▶ [Questions on the material]
a) Using the brief on safety net hospital funding, decide whether each statement agrees with it: (i) some definitions captured as few as 2% of rural hospitals; (ii) the researchers applied twelve hospital-level definitions; (iii) absolute definitions typically identify small, rural, public hospitals. Answer yes or no for each and quote the deciding words.
b) Transcribe the part of the brief on safety net hospital funding between "Safety net hospital funding" and "or insurance status.", inclusive.

Mast head for Penn LDI Research brief titled "Funding for Safety Net Hospitals Uses Widely Varying Definitions"

Safety net hospital funding from federal, state, and local governments relies on definitions that yield highly variable results. This variability can prevent funders from efficiently targeting financial resources to the intended hospitals. For example, in a new LDI study, different safety net hospital definitions captured as low as 2% or up to 69% of rural hospitals. Definitions varied in stability: Some produced the same hospitals year-to-year while others had less than 20% overlap. By understanding the tradeoffs of different definitions, funders can transparently choose definitions that ensure safety net hospitals fulfill their mission—providing necessary care, regardless of patient income or insurance status. 

Financial support for safety net hospitals is assigned using multiple definitions: Some, such as the Medicare or Medicaid Disproportionate Share Hospital (DSH) definitions, measure care to certain beneficiaries. Others combine measures into indexes to capture populations with high social disadvantage. Multiple definitions help policymakers capture diverse safety net aspects but can lead to redundancy and resource mistargeting. For example, using the Medicaid DSH definition to support hospitals serving Medicaid-covered or uninsured patients resulted in up to 30% of payments going to facilities that did not provide substantial services to these patients, LDI Senior Fellow Paula Chatterjee showed. New work by Chatterjee, LDI Senior Fellow Amol Navathe, former Senior Fellow Josh Liao, and colleagues seeks to help government funders choose safety net hospital definitions that match their goals by showing which hospitals are selected by different definitions and the stability of selections over time.

The researchers applied nine currently used or proposed hospital-level definitions to data on more than 4,500 acute-care hospitals. Different definitions captured between 992 and more than 1,300 hospitals, with varying overlap in those selected. High overlap illustrates inefficient redundancies among definitions, Chatterjee explained. Careful definition selection helps funders support their priorities, demonstrated by the study’s novel comparison of two definition approaches: estimating the share or proportion of a hospital’s total care (as inpatient days) given to low-income patients vs. the absolute amount of care provided for this group. Share measures find hospitals that dedicate most of their organization’s care to low-income patients, typically representing small, rural, public hospitals. Absolute definitions identify hospitals that provide most of the total U.S. safety net inpatient care, typically large, urban hospitals (Figure 1A).

Page-level text extractions
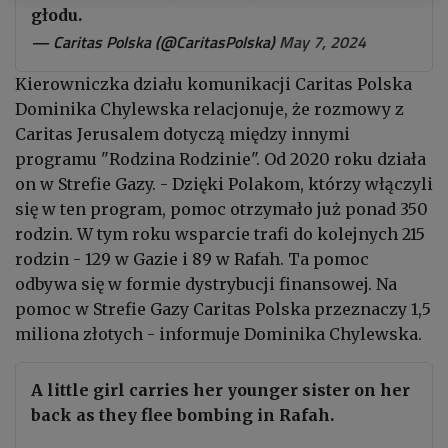
głodu.
— Caritas Polska (@CaritasPolska)
May 7, 2024
Kierowniczka działu komunikacji Caritas Polska
Dominika Chylewska relacjonuje, że rozmowy z
Caritas Jerusalem dotyczą między innymi
programu "Rodzina Rodzinie". Od 2020 roku działa
on w Strefie Gazy. - Dzięki Polakom, którzy włączyli
się w ten program, pomoc otrzymało już ponad 350
rodzin. W tym roku wsparcie trafi do kolejnych 215
rodzin - 129 w Gazie i 89 w Rafah. Ta pomoc
odbywa się w formie dystrybucji finansowej. Na
pomoc w Strefie Gazy Caritas Polska przeznaczy 1,5
miliona złotych - informuje Dominika Chylewska.
A little girl carries her younger sister on her
back as they flee bombing in Rafah.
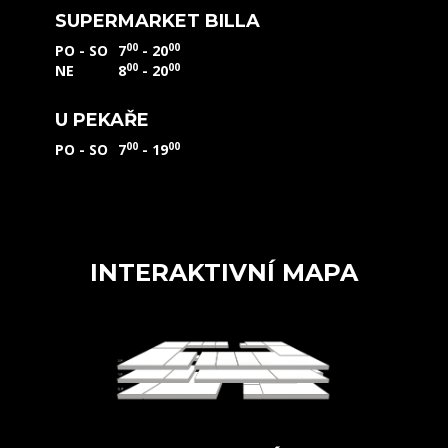
SUPERMARKET BILLA
00
00
PO - SO
7
- 20
00
00
NE
8
- 20
U PEKAŘE
00
00
PO - SO
7
- 19
INTERAKTIVNÍ MAPA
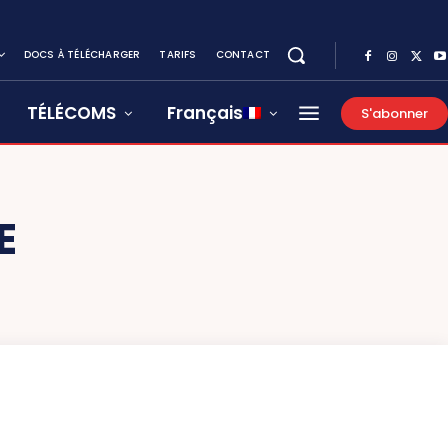
DOCS À TÉLÉCHARGER
TARIFS
CONTACT
TÉLÉCOMS
Français
S'abonner
E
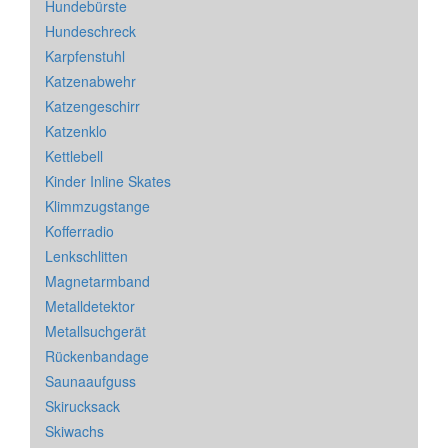
Hundebürste
Hundeschreck
Karpfenstuhl
Katzenabwehr
Katzengeschirr
Katzenklo
Kettlebell
Kinder Inline Skates
Klimmzugstange
Kofferradio
Lenkschlitten
Magnetarmband
Metalldetektor
Metallsuchgerät
Rückenbandage
Saunaaufguss
Skirucksack
Skiwachs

▶ [Answers in order]
a)
(i) Yes: "different safety net hospital definitions captured as low as 2% or up to 69% of rural hospitals"
(ii) No: "The researchers applied nine currently used or proposed hospital-level definitions"
(iii) No: "Absolute definitions identify hospitals that provide most of the total U.S. safety net inpatient care, typically large, urban hospitals"

b)
Safety net hospital funding from federal, state, and local governments relies on definitions that yield highly variable results. This variability can prevent funders from efficiently targeting financial resources to the intended hospitals. For example, in a new LDI study, different safety net hospital definitions captured as low as 2% or up to 69% of rural hospitals. Definitions varied in stability: Some produced the same hospitals year-to-year while others had less than 20% overlap. By understanding the tradeoffs of different definitions, funders can transparently choose definitions that ensure safety net hospitals fulfill their mission—providing necessary care, regardless of patient income or insurance status.